## Aim of the task:
Count the lines of the material that contain the string "aliyuncs", treating uppercase and lowercase as different, and reply with only the number.

*** Opening of Extracted data ***

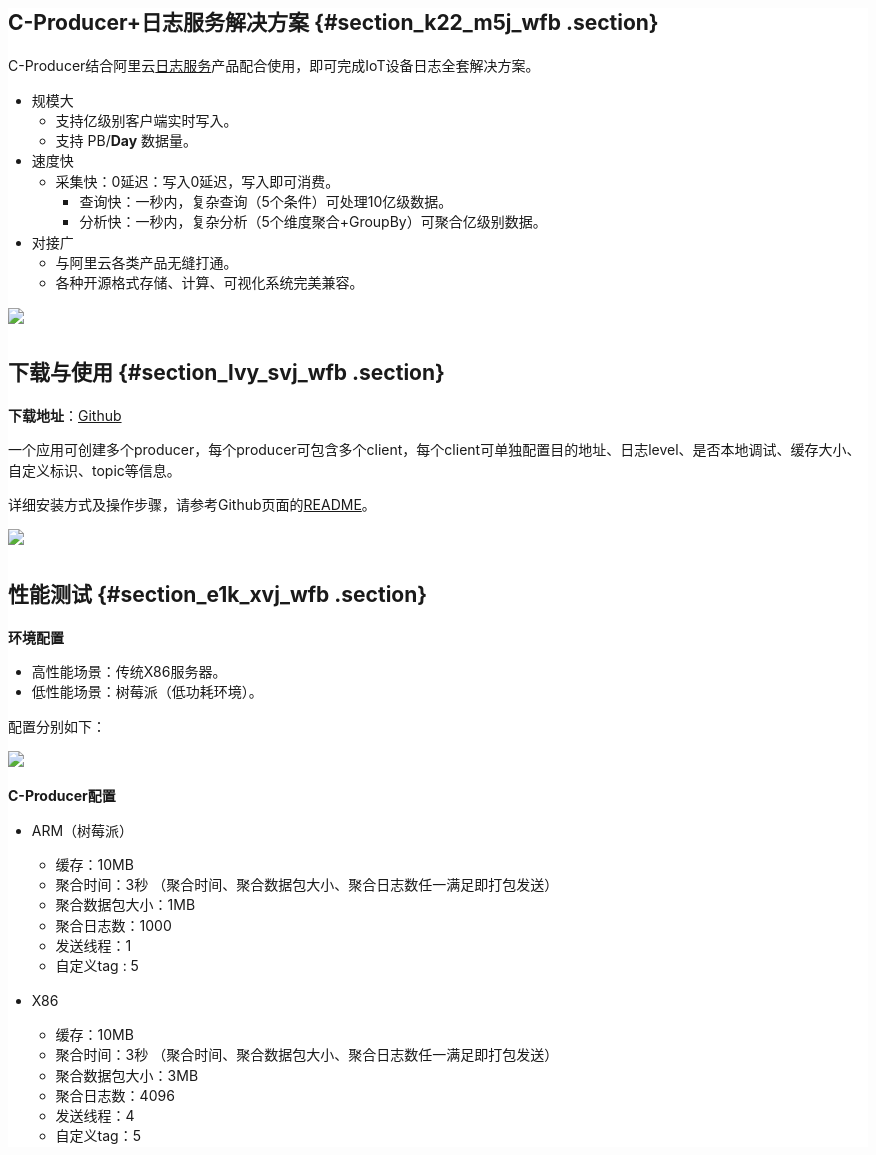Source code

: ## C-Producer+日志服务解决方案 {#section_k22_m5j_wfb .section}

C-Producer结合阿里云[日志服务](https://help.aliyun.com/document_detail/www.aliyun.com/product/sls?spm=a2c4g.11186623.2.27.2dfc505eazEyHL)产品配合使用，即可完成IoT设备日志全套解决方案。

-   规模大
    -   支持亿级别客户端实时写入。
    -   支持 PB/**Day** 数据量。
-   速度快
    -   采集快：0延迟：写入0延迟，写入即可消费。
        -   查询快：一秒内，复杂查询（5个条件）可处理10亿级数据。
        -   分析快：一秒内，复杂分析（5个维度聚合+GroupBy）可聚合亿级别数据。
-   对接广
    -   与阿里云各类产品无缝打通。
    -   各种开源格式存储、计算、可视化系统完美兼容。

![](http://static-aliyun-doc.oss-cn-hangzhou.aliyuncs.com/assets/img/13213/154443549032657_zh-CN.png)

## 下载与使用 {#section_lvy_svj_wfb .section}

**下载地址**：[Github](https://github.com/aliyun/aliyun-log-c-sdk?spm=a2c4g.11186623.2.29.2dfc505eazEyHL)

一个应用可创建多个producer，每个producer可包含多个client，每个client可单独配置目的地址、日志level、是否本地调试、缓存大小、自定义标识、topic等信息。

详细安装方式及操作步骤，请参考Github页面的[README](https://github.com/aliyun/aliyun-log-c-sdk?spm=a2c4g.11186623.2.30.2dfc505eazEyHL)。

![](http://static-aliyun-doc.oss-cn-hangzhou.aliyuncs.com/assets/img/13213/154443549032658_zh-CN.png)

## 性能测试 {#section_e1k_xvj_wfb .section}

**环境配置**

-   高性能场景：传统X86服务器。
-   低性能场景：树莓派（低功耗环境）。

配置分别如下：

![](http://static-aliyun-doc.oss-cn-hangzhou.aliyuncs.com/assets/img/13213/154443549132659_zh-CN.png)

**C-Producer配置**

-   ARM（树莓派）

    -   缓存：10MB
    -   聚合时间：3秒 （聚合时间、聚合数据包大小、聚合日志数任一满足即打包发送）
    -   聚合数据包大小：1MB
    -   聚合日志数：1000
    -   发送线程：1
    -   自定义tag : 5
-   X86

    -   缓存：10MB
    -   聚合时间：3秒 （聚合时间、聚合数据包大小、聚合日志数任一满足即打包发送）
    -   聚合数据包大小：3MB
    -   聚合日志数：4096
    -   发送线程：4
    -   自定义tag：5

*** Close of Extracted data ***

## Reply:
3